• 課題 a
対象テキストのうち、「また、本発明のIOモジュール」から「ことを特徴とするものである。」までの部分を、両端を含めて一字一句そのまま書き写してください。

• 対象テキスト
::::::::::

また、本発明のIOモジュールの1構成例は、2次電池と、自装置内の消費電流が電流閾値以下の場合に、前記第1のワイヤレス受給電通信部から電力供給を受けて前記2次電池を充電するように構成された充電部と、前記第1のワイヤレス受給電通信部から供給される電圧が停電閾値以下の場合に、停電検出信号を出力するように構成された停電検出部と、前記停電検出信号が出力されていないときは、前記第1のワイヤレス受給電通信部が受電した電力を前記入出力部と前記第2のワイヤレス受給電通信部とに供給し、前記停電検出信号が出力されたときは、前記2次電池から供給される電力を前記入出力部と前記第1、第2のワイヤレス受給電通信部とに供給するように構成された電源切替部とをさらに備えることを特徴とするものである。
【発明の効果】
【0009】
本発明によれば、コントローラとIOモジュールにワイヤレス受給電通信部を実装することで、コントローラとIOモジュールとの間、およびIOモジュール間でワイヤレスで給電と通信とを行い、自由にIOモジュールを増設することができる。本発明では、現場での盤内の設置が容易になるばかりでなく、製造時の検査工程においても電源線、信号線を接続することなく検査を行うことができる。
【図面の簡単な説明】
【0010】
【
図1】
図1は、本発明の第1の実施例に係る制御システムの構成を示すブロック図である。
【
図2】
図2は、本発明の第1の実施例に係る制御システムの他の構成を示すブロック図である。

::::::::::

• データ
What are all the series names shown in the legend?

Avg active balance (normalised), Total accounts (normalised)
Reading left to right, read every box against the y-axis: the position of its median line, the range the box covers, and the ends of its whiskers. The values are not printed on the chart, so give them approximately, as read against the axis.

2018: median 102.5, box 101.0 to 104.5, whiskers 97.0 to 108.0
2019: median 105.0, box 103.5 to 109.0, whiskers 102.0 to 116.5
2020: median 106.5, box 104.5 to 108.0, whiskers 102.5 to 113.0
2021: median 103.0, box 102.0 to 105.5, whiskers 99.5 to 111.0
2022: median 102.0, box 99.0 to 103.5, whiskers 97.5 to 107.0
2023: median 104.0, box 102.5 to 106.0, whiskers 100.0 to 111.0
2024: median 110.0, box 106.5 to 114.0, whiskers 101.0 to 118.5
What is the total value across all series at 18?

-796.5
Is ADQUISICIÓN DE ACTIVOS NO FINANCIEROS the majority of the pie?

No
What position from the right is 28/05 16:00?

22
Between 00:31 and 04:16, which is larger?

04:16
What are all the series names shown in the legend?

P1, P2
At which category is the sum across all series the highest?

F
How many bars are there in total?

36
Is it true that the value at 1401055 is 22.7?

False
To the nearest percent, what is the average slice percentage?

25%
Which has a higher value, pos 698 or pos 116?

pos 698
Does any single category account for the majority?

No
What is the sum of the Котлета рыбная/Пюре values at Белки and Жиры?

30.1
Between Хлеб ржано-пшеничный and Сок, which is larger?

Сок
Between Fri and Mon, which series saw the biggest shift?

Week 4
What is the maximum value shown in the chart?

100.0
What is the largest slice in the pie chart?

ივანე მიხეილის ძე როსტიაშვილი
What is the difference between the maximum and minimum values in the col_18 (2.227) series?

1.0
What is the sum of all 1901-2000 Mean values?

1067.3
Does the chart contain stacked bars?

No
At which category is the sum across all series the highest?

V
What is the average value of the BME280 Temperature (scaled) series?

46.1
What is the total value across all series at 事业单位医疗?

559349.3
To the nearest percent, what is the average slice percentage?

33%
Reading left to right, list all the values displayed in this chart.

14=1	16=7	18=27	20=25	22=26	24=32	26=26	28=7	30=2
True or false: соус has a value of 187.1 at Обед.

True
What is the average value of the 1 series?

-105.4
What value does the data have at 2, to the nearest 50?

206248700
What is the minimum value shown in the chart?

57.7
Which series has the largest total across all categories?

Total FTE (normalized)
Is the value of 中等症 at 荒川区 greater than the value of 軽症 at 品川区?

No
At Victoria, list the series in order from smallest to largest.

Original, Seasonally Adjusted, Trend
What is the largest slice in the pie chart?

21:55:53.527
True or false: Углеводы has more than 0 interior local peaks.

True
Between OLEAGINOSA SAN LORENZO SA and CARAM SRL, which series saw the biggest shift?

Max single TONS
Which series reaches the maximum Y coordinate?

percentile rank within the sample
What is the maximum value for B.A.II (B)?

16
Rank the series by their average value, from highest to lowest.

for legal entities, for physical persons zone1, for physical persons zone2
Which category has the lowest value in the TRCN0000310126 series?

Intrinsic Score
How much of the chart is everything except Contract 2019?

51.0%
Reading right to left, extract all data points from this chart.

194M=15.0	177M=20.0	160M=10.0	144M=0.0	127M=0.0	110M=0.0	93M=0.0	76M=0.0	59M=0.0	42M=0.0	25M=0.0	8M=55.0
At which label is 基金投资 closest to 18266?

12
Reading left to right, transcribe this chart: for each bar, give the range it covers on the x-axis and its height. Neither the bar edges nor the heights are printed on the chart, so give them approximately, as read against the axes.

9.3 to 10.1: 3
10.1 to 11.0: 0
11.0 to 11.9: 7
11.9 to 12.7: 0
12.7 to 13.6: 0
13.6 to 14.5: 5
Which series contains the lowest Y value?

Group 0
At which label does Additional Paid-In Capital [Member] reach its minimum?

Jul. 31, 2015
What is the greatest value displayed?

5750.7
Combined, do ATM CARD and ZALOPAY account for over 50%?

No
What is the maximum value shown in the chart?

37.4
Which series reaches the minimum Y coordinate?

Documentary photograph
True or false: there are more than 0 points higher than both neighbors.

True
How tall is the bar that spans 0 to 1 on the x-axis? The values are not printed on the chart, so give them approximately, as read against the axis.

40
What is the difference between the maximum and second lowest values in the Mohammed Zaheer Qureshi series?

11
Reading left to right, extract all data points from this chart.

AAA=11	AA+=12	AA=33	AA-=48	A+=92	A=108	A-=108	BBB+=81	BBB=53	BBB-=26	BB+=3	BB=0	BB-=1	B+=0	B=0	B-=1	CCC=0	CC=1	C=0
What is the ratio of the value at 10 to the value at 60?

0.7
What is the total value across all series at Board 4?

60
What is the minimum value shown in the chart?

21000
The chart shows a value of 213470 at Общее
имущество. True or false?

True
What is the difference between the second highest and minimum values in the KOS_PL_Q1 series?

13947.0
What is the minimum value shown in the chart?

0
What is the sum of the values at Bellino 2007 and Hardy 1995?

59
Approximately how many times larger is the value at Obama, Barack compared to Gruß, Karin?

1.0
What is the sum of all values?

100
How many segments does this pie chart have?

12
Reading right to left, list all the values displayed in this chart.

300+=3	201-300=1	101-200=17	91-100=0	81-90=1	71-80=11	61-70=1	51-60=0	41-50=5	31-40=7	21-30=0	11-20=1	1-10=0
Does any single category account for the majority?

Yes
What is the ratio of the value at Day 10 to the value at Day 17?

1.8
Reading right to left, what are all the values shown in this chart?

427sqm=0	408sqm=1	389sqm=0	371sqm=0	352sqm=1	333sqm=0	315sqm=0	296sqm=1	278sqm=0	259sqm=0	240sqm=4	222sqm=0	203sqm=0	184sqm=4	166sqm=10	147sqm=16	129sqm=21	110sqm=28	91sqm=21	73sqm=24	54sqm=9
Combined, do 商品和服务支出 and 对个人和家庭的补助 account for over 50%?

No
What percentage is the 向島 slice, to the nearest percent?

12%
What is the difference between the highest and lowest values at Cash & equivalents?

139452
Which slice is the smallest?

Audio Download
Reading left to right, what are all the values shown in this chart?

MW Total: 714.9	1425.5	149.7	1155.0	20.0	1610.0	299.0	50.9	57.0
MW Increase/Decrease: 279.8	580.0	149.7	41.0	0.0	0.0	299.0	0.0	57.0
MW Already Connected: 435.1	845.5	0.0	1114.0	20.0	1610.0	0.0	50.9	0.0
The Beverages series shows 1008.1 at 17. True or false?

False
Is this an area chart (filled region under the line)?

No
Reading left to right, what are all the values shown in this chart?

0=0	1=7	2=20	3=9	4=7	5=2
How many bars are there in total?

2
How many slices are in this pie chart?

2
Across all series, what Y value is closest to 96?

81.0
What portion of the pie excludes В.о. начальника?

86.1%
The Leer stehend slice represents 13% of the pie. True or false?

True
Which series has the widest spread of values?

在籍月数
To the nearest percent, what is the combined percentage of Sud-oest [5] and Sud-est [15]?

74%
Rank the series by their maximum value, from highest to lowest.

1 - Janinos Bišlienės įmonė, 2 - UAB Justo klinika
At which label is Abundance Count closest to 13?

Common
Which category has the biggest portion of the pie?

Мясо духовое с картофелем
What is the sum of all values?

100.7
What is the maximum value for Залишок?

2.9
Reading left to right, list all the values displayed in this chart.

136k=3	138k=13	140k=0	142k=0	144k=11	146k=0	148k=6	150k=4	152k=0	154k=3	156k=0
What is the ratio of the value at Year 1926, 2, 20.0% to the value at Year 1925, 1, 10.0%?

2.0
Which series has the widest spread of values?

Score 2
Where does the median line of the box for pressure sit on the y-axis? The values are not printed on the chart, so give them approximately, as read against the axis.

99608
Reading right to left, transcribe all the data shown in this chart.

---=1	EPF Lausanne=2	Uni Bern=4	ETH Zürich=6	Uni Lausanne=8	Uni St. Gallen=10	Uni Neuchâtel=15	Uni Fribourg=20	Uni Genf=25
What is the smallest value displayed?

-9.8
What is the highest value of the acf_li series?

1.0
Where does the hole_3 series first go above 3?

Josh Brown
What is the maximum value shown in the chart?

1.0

::::::::::

• 課題 b
上記のエントリについて、「Intrinsic Score」を含む行から「Reading left to right, transcribe」を含む行までを、両端の行も含めて番号付きリストに整えてください。空行は除いてください。

• 解答欄 a
また、本発明のIOモジュールの1構成例は、2次電池と、自装置内の消費電流が電流閾値以下の場合に、前記第1のワイヤレス受給電通信部から電力供給を受けて前記2次電池を充電するように構成された充電部と、前記第1のワイヤレス受給電通信部から供給される電圧が停電閾値以下の場合に、停電検出信号を出力するように構成された停電検出部と、前記停電検出信号が出力されていないときは、前記第1のワイヤレス受給電通信部が受電した電力を前記入出力部と前記第2のワイヤレス受給電通信部とに供給し、前記停電検出信号が出力されたときは、前記2次電池から供給される電力を前記入出力部と前記第1、第2のワイヤレス受給電通信部とに供給するように構成された電源切替部とをさらに備えることを特徴とするものである。

• 解答欄 b
1. Intrinsic Score
2. How much of the chart is everything except Contract 2019?
3. 51.0%
4. Reading right to left, extract all data points from this chart.
5. 194M=15.0	177M=20.0	160M=10.0	144M=0.0	127M=0.0	110M=0.0	93M=0.0	76M=0.0	59M=0.0	42M=0.0	25M=0.0	8M=55.0
6. At which label is 基金投资 closest to 18266?
7. 12
8. Reading left to right, transcribe this chart: for each bar, give the range it covers on the x-axis and its height. Neither the bar edges nor the heights are printed on the chart, so give them approximately, as read against the axes.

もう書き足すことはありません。